WRITTEN TASK 1:
Quote everything from "One part of" down to "most, have glimpsed." in the essay below on statistical methods in computational stylistics.

········

[CHWP Titles]

Numbering the streaks of the tulip?

Reflections on a Challenge to the Use of Statistical Methods in Computational Stylistics[1]

J. F. Burrows

Centre for Literary and Linguistic Computing,
University of Newcastle, Australia

lcjfb@cc.newcastle.edu.au |||| http://www.newcastle.edu.au/department/lc/burrows.html

CHWP A.2, publ. February 1996. © Editors of CHWP 1996.


[Abstract / Résumé]

KEYWORDS
computational stylistics, statistics, statistical analysis, randomness, probability, authorship, language, word-frequency


The last twenty years have brought remarkable advances in the many forms of research that lie within the province of computing in the humanities. Computational stylistics is among the areas where those advances have been most marked: the authorship of doubtful texts, formerly the staple of such work, is now only one of many worthwhile subjects of inquiry. The more reason, then, to pause sometimes in order to ask whether we know quite what we are doing and where we are going at such a giddy pace. The more reason, also, to face up to the objections raised by sceptical colleagues.

I am not referring to expert assessments on points of technique. It is both necessary and desirable that competent statisticians like M. W. A. Smith and David I. Holmes should examine the ways in which quantitative methods are being used.[2] I am referring to more general objections than theirs, ranging from minor reservations to wholesale onslaughts. Although my assessment of our achievements and prospects is more positive than those of Thomas N. Corns and Mark Olsen, chiefly because they want so much so soon, I believe that Corns serves us well by emphasising the importance of reaching beyond a narrow empiricism and that Olsen does so by drawing attention to valuable new lines of inquiry.[3] Discomfiting as it is to take one's turn as exemplar, we are all the better for being forced to answer strenuous challenges like those of Stanley Fish and Willie van Peer.[4] Although both objections prove, on examination, to be ill-founded, they undoubtedly repay the thought they require.

In the present paper, I have been asked to address myself to another of these seemingly fundamental challenges, one which I have not seen put forward in any published form but which I frequently encounter in discussions with colleagues in different parts of the world. Their basic position seems to be that it is inappropriate to use statistical methods, which take the potential randomness of data as their starting-point, in analysing something so highly systematic as the English language. I am inclined to believe that the arguments they put express a broad sense of unease rather than an exactly framed objection and so I shall try to look at the whole matter from several different angles.

One part of their position is indisputable. As the size of our textual archives and the subtlety of our computer programs increase, it is becoming ever more clear that (both in English and in other languages) patterns of occurrence and word-frequency patterns are far more systematic than it has hitherto been possible to demonstrate. That is not to say that the grammarians of former times would necessarily be surprised by our findings but only that we can now show plainly what they could, at most, have glimpsed.

For the purposes of this discussion, a systematic effect is present whenever the occurrence of any one word-type in a given text creates a better or worse than random likelihood that some other word-type will also be used there. Such an effect is also present whenever there are concomitant variations, across a range of texts, in the frequencies of two or more word-types.

········

WRITTEN TASK 2:
Can you print everything in the records below from the line containing "Document page, 1275x1650 pixels." down to the line containing "table_cell Smart Grid [140, 499, 372, 531]", with both of those lines included?

DATA EXCERPTS:
········

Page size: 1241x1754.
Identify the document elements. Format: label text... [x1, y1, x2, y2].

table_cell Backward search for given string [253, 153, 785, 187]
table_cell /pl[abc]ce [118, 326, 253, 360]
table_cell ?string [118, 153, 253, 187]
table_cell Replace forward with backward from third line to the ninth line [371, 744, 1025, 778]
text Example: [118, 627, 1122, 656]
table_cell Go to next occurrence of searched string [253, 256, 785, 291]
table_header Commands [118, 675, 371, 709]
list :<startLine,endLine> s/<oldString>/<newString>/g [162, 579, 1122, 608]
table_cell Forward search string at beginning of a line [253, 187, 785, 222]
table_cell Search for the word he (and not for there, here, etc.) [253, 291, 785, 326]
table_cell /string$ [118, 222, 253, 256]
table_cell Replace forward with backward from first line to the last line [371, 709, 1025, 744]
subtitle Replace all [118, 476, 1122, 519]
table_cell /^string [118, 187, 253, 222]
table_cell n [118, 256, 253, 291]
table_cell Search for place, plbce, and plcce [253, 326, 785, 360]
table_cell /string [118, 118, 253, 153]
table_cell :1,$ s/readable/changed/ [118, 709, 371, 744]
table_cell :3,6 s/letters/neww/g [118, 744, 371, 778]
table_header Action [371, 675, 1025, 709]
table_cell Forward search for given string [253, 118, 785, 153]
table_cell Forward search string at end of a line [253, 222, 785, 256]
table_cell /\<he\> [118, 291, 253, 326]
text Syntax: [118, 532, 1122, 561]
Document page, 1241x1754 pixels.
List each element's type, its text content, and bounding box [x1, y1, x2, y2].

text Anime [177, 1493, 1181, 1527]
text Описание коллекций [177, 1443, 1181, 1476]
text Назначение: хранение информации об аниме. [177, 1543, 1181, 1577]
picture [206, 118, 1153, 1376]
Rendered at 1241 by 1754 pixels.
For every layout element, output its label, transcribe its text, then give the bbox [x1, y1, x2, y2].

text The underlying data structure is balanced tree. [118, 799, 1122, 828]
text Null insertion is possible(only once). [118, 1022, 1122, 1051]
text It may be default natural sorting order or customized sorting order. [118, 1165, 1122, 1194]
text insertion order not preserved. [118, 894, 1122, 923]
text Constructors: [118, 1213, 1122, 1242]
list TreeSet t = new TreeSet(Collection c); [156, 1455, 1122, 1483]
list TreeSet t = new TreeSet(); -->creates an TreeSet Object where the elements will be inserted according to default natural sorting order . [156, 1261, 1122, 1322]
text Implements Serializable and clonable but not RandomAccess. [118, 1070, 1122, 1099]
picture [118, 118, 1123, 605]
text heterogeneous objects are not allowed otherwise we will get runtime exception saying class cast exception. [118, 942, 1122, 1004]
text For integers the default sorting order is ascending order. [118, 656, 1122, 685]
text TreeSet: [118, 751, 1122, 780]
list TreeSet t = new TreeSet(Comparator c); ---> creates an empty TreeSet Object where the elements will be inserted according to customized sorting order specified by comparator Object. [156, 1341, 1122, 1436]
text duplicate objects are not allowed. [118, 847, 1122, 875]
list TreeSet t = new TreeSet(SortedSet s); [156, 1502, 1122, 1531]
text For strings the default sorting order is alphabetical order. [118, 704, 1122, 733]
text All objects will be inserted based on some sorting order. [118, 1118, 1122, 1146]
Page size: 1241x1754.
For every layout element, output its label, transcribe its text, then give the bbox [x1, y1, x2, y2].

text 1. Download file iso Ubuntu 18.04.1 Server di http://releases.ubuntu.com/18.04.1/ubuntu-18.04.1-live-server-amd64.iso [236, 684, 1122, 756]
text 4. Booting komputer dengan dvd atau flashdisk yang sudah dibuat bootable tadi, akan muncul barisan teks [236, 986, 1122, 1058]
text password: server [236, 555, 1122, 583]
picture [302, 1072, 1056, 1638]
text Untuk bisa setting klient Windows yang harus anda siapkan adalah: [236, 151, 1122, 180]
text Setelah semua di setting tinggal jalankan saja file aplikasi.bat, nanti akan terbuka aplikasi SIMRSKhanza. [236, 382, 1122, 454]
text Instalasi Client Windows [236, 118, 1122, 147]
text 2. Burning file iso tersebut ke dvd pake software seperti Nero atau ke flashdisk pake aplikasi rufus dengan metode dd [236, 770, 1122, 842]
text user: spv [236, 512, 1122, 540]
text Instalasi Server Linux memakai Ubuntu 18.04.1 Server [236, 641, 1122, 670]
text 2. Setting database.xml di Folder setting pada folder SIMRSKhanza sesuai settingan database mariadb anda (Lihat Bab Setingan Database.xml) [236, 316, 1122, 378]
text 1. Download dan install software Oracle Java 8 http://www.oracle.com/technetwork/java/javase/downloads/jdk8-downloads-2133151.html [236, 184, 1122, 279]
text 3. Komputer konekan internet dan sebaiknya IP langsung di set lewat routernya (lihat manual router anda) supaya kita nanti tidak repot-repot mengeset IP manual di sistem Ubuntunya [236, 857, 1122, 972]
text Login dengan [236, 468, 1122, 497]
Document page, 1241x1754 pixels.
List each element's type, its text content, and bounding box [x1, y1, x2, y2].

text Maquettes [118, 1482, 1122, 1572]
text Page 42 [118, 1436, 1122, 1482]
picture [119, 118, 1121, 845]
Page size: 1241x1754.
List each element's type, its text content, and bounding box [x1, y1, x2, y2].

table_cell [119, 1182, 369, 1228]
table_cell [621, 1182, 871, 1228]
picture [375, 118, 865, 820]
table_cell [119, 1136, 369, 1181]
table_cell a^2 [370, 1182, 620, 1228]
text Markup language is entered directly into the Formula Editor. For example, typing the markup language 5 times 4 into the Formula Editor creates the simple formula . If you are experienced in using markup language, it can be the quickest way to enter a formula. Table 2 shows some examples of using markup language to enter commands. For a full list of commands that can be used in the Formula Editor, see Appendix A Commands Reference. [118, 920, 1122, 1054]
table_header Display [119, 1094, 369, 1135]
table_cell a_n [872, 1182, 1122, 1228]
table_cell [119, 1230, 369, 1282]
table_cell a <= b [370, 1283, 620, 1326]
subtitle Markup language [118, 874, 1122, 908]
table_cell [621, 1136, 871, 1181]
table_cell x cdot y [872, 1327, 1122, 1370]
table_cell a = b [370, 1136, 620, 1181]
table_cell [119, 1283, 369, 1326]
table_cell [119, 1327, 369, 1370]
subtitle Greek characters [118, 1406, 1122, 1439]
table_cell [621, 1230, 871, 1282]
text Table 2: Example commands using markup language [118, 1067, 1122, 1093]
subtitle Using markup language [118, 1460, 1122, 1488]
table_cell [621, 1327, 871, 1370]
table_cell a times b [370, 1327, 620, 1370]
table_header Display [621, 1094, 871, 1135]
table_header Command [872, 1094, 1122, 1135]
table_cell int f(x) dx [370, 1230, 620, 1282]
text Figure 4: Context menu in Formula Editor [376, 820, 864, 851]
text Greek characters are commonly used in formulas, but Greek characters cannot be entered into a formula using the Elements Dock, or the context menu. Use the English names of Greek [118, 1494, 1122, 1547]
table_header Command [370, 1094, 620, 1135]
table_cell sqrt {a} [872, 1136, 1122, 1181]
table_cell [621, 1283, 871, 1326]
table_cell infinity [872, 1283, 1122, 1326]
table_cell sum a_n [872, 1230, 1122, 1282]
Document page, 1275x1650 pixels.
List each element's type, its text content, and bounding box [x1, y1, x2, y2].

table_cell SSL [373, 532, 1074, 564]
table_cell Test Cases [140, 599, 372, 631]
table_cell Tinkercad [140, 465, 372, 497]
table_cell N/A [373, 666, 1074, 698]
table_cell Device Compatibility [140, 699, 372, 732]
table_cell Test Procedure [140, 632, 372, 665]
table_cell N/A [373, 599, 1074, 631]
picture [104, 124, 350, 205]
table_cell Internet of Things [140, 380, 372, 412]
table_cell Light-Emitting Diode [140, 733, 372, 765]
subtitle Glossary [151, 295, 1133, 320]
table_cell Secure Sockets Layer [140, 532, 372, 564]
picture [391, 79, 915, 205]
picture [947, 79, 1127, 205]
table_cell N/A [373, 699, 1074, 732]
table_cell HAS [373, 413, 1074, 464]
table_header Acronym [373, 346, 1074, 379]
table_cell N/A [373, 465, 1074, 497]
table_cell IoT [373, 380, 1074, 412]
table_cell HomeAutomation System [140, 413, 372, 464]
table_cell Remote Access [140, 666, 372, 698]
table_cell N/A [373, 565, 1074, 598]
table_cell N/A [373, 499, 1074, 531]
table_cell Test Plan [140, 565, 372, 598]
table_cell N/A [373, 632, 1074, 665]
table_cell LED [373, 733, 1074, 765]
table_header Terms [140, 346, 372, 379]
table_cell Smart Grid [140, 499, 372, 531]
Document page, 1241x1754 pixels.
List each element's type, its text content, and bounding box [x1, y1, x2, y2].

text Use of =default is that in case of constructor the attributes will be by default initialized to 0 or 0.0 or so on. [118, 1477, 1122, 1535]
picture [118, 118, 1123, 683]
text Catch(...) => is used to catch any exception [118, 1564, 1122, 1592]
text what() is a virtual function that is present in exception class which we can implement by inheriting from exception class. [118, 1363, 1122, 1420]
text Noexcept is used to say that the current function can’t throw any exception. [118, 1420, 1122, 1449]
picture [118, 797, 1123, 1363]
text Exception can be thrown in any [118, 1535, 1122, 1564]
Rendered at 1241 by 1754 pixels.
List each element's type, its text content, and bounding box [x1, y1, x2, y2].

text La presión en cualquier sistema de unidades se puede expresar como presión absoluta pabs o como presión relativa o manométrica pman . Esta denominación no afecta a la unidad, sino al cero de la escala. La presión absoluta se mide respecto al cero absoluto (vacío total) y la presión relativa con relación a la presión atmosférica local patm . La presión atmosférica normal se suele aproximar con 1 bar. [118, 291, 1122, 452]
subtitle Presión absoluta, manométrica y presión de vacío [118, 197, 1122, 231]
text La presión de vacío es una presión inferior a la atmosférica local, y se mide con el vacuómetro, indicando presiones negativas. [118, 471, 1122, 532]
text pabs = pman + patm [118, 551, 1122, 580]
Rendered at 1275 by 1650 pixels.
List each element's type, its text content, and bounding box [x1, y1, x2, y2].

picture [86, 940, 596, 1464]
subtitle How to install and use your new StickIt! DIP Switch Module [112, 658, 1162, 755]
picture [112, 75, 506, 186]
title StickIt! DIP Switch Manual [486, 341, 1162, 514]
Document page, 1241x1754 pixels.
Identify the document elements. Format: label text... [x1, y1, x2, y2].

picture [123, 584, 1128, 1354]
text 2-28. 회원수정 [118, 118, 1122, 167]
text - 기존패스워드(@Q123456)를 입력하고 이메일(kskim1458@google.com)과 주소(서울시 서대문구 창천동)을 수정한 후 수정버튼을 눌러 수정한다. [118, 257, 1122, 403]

········

FINISHED ANSWER 1:
One part of their position is indisputable. As the size of our textual archives and the subtlety of our computer programs increase, it is becoming ever more clear that (both in English and in other languages) patterns of occurrence and word-frequency patterns are far more systematic than it has hitherto been possible to demonstrate. That is not to say that the grammarians of former times would necessarily be surprised by our findings but only that we can now show plainly what they could, at most, have glimpsed.

FINISHED ANSWER 2:
Document page, 1275x1650 pixels.
List each element's type, its text content, and bounding box [x1, y1, x2, y2].

table_cell SSL [373, 532, 1074, 564]
table_cell Test Cases [140, 599, 372, 631]
table_cell Tinkercad [140, 465, 372, 497]
table_cell N/A [373, 666, 1074, 698]
table_cell Device Compatibility [140, 699, 372, 732]
table_cell Test Procedure [140, 632, 372, 665]
table_cell N/A [373, 599, 1074, 631]
picture [104, 124, 350, 205]
table_cell Internet of Things [140, 380, 372, 412]
table_cell Light-Emitting Diode [140, 733, 372, 765]
subtitle Glossary [151, 295, 1133, 320]
table_cell Secure Sockets Layer [140, 532, 372, 564]
picture [391, 79, 915, 205]
picture [947, 79, 1127, 205]
table_cell N/A [373, 699, 1074, 732]
table_cell HAS [373, 413, 1074, 464]
table_header Acronym [373, 346, 1074, 379]
table_cell N/A [373, 465, 1074, 497]
table_cell IoT [373, 380, 1074, 412]
table_cell HomeAutomation System [140, 413, 372, 464]
table_cell Remote Access [140, 666, 372, 698]
table_cell N/A [373, 565, 1074, 598]
table_cell N/A [373, 499, 1074, 531]
table_cell Test Plan [140, 565, 372, 598]
table_cell N/A [373, 632, 1074, 665]
table_cell LED [373, 733, 1074, 765]
table_header Terms [140, 346, 372, 379]
table_cell Smart Grid [140, 499, 372, 531]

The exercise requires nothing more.